Tuesday, January 22, 2013

On Anti-Semitism and Israel

On Sunday, January 13, I attended an End The New Jim Crow event at the Woodstock Jewish Congregation. When asked about the Jewish perspective on The New Jim Crow, Rabbi Kligler talked about the correspondence of racism and anti-Semitism as one of the main reasons that Jews should care about racism. 

While I take issue with that rationale as being too narrowly based in self-interest and not broadly enough based on shared humanitarian values, it was his example of anti-Semitism to which I most strongly object. He related that since its inception, of the more than 700 votes in the United Nations, over 400 of them have been over Israel, and that this, in and of itself, is anti-Semitic. Now firstly, the concatenation ofIsrael and the Jewish people is troubling. Israel is a state of almost eight million, over twenty percent of whom are Arabs. Yes, the ruling elite are Jewish and the second-class citizens are Arabs and other minorities, but to blur distinctions between criticism of Israel and anti-Semitism is just wrong. 

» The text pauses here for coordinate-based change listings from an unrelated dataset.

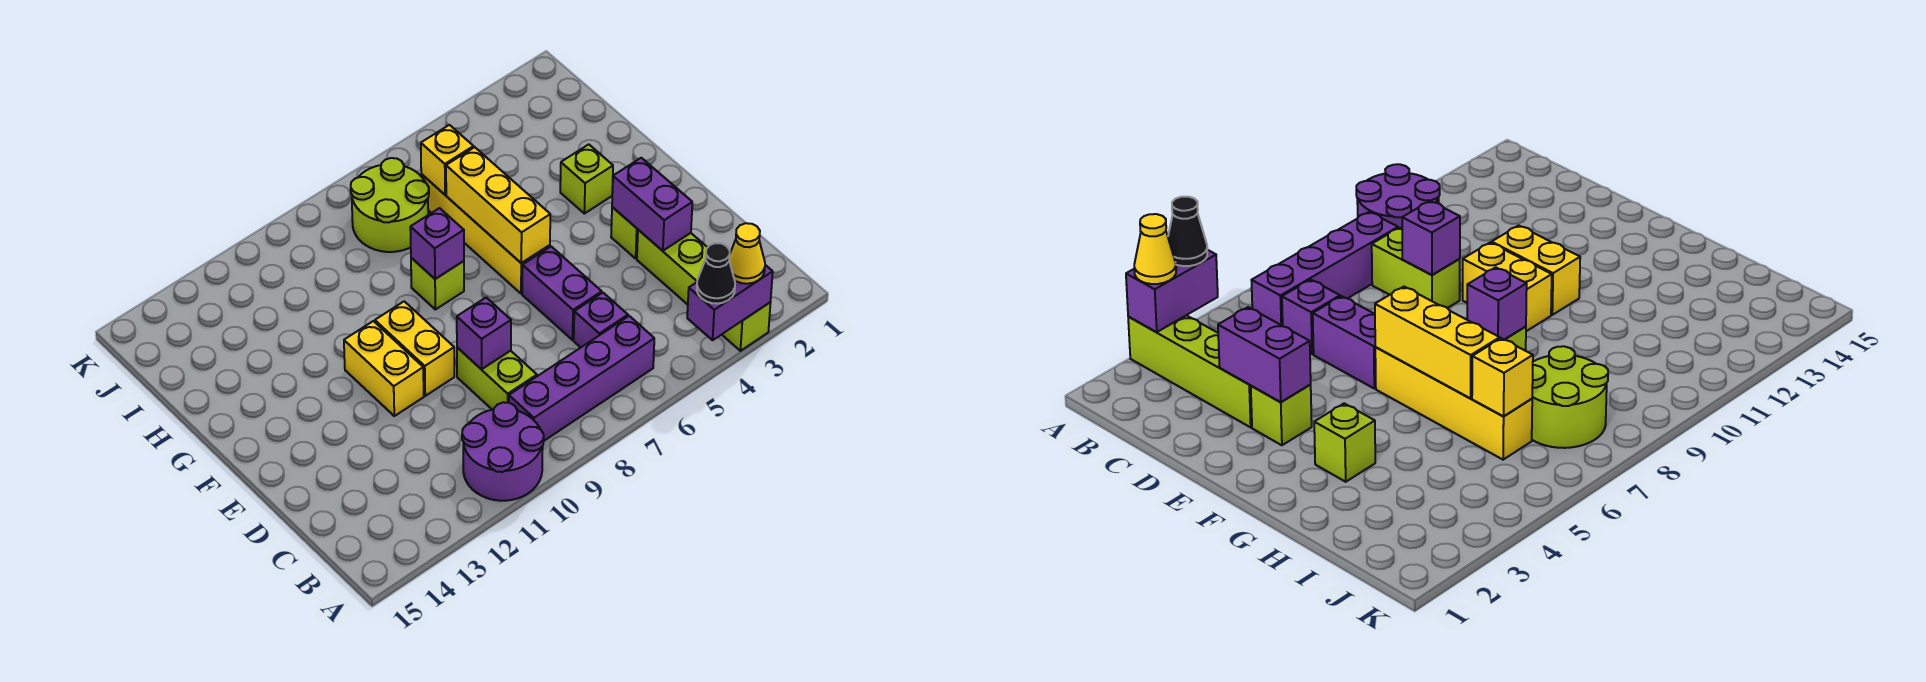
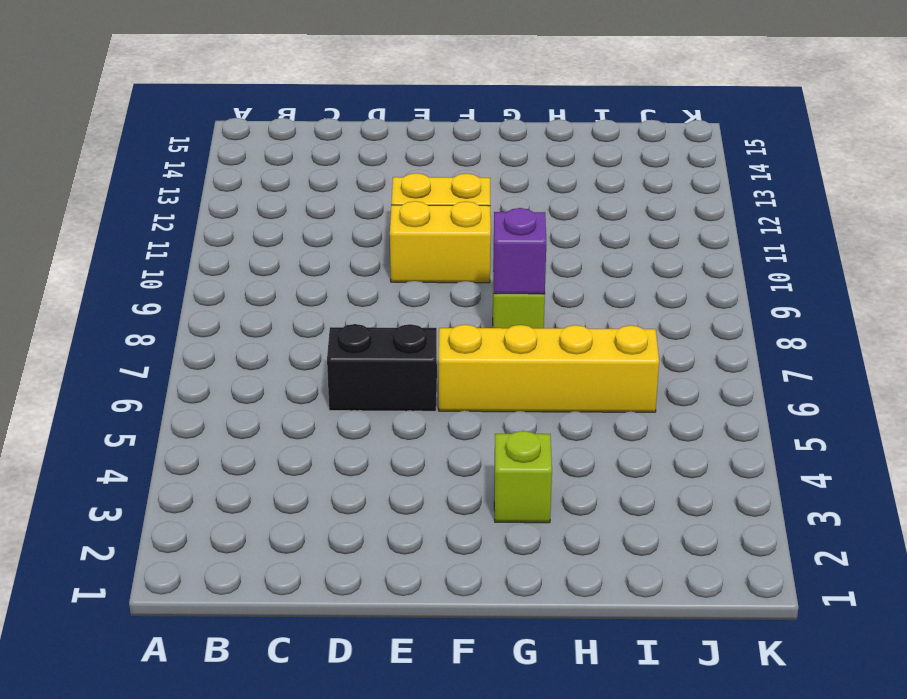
black brick D6:E6 level 1 -> purple brick D6:E6 level 1
none -> lime brick A3:D3 level 1
none -> purple round brick A10:B11 level 1
none -> purple brick B6:B9 level 1

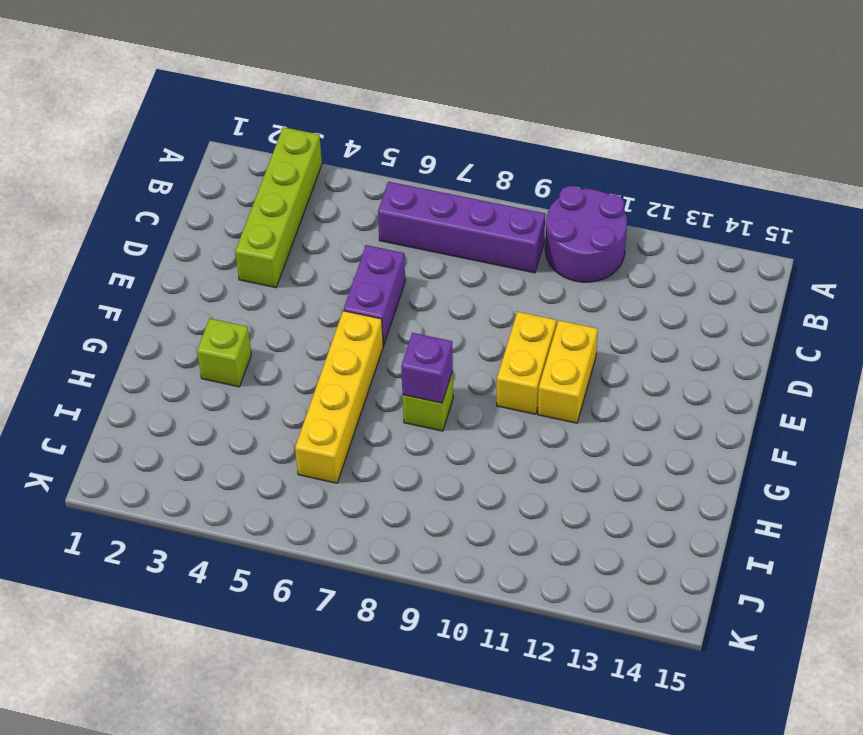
none -> purple brick C6 level 1
none -> lime brick C9:D9 level 1
none -> lime brick E3 level 1

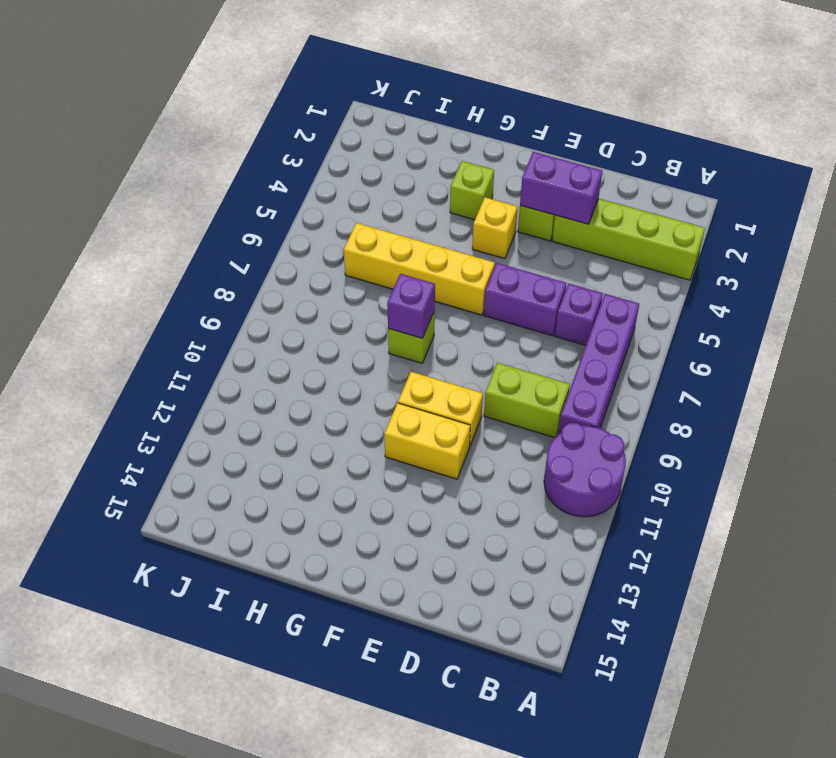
yellow brick F4 level 1 -> yellow brick I6 level 2
none -> lime round brick I7:J8 level 1
none -> purple brick A3:A4 level 2
none -> purple brick D9 level 2

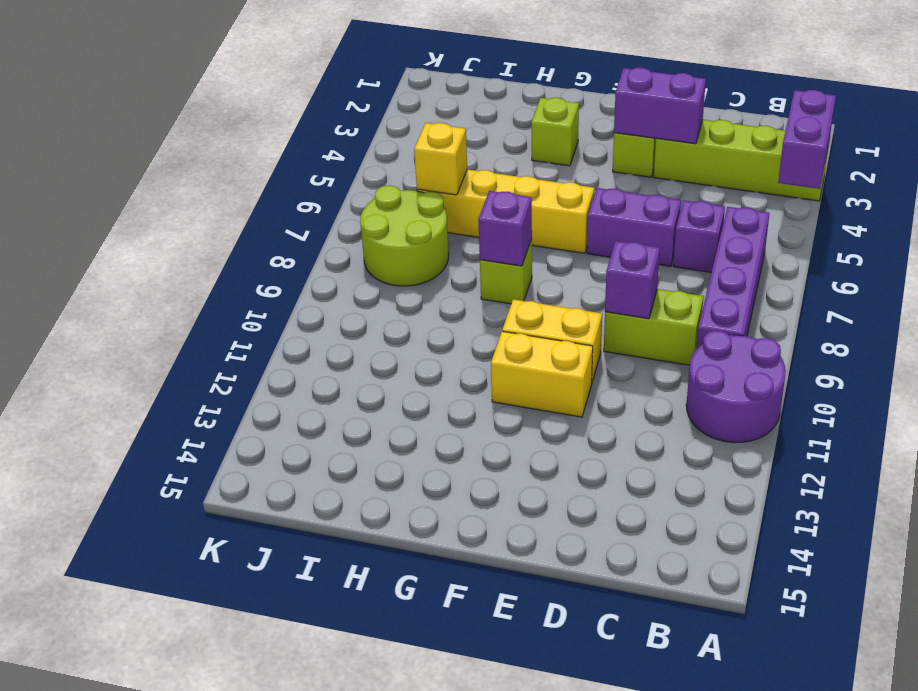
none -> yellow brick F6:H6 level 2
none -> yellow cone A3 level 3
none -> black cone A4 level 3

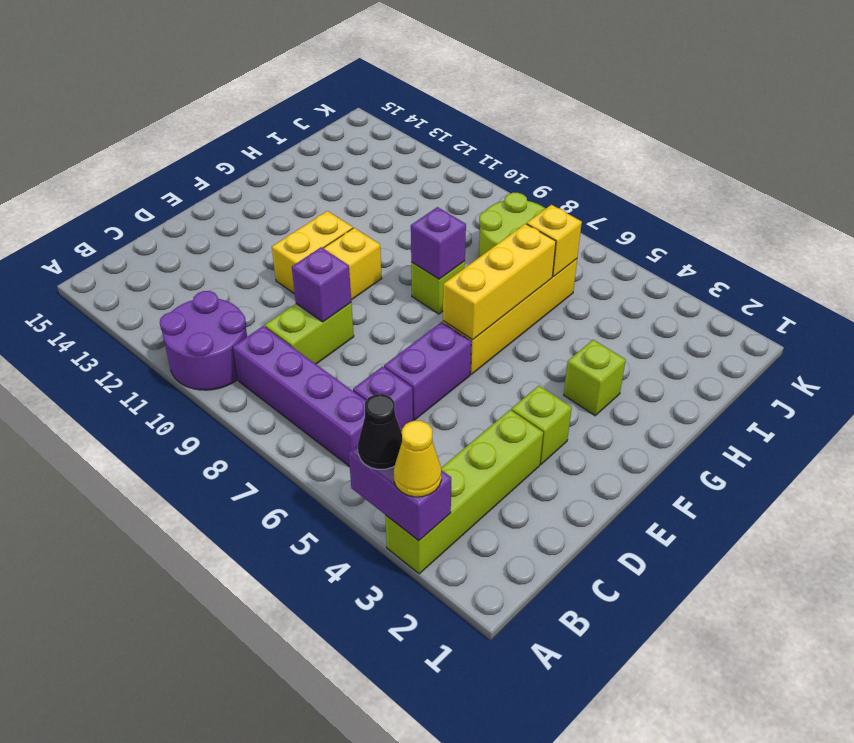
none -> purple brick D3:E3 level 2

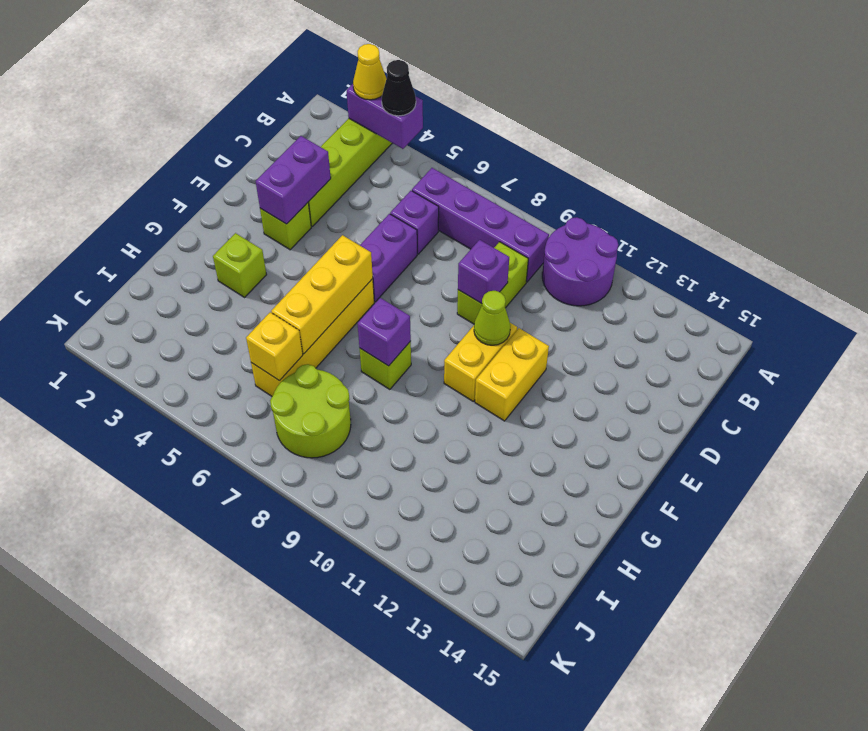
lime cone E10 level 2 -> none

Secondly, most of the votes condemning Israel concern the ongoing abuse of the Palestinian population and the illegal occupation of their lands. Generally speaking, those votes have broken down along the same lines, more or less, as the November 2012 vote on the elevation of Palestineto non-member observer state status. On that vote, 138 nations voted with the Palestinian side (including France, Italy, Spain, and Switzerland), while only 8 nations (USA, Canada, Czech Republic, Panama, Marshall Islands, Micronesia, Nauru, and Palau) voted with Israel, and there were 41 abstentions.

Now, while anti-Semitism certainly exists and has existed for thousands of years, and Jews certainly suffer and have historically suffered from it, to claim that most of the world is anti-Semitic because it votes against Israel's treatment of Palestinians is farfetched. To see anti-Semitism under every rock cannot possibly be correct, nor does it advance the cause of equal treatment of Jews. Those who do not blindly support Israel, those who even have the temerity to criticize Israel, those who work for Palestinian freedom, are not necessarily anti-Semitic, nor self-hating Jews, and our political and religious leaders should know and acknowledge that.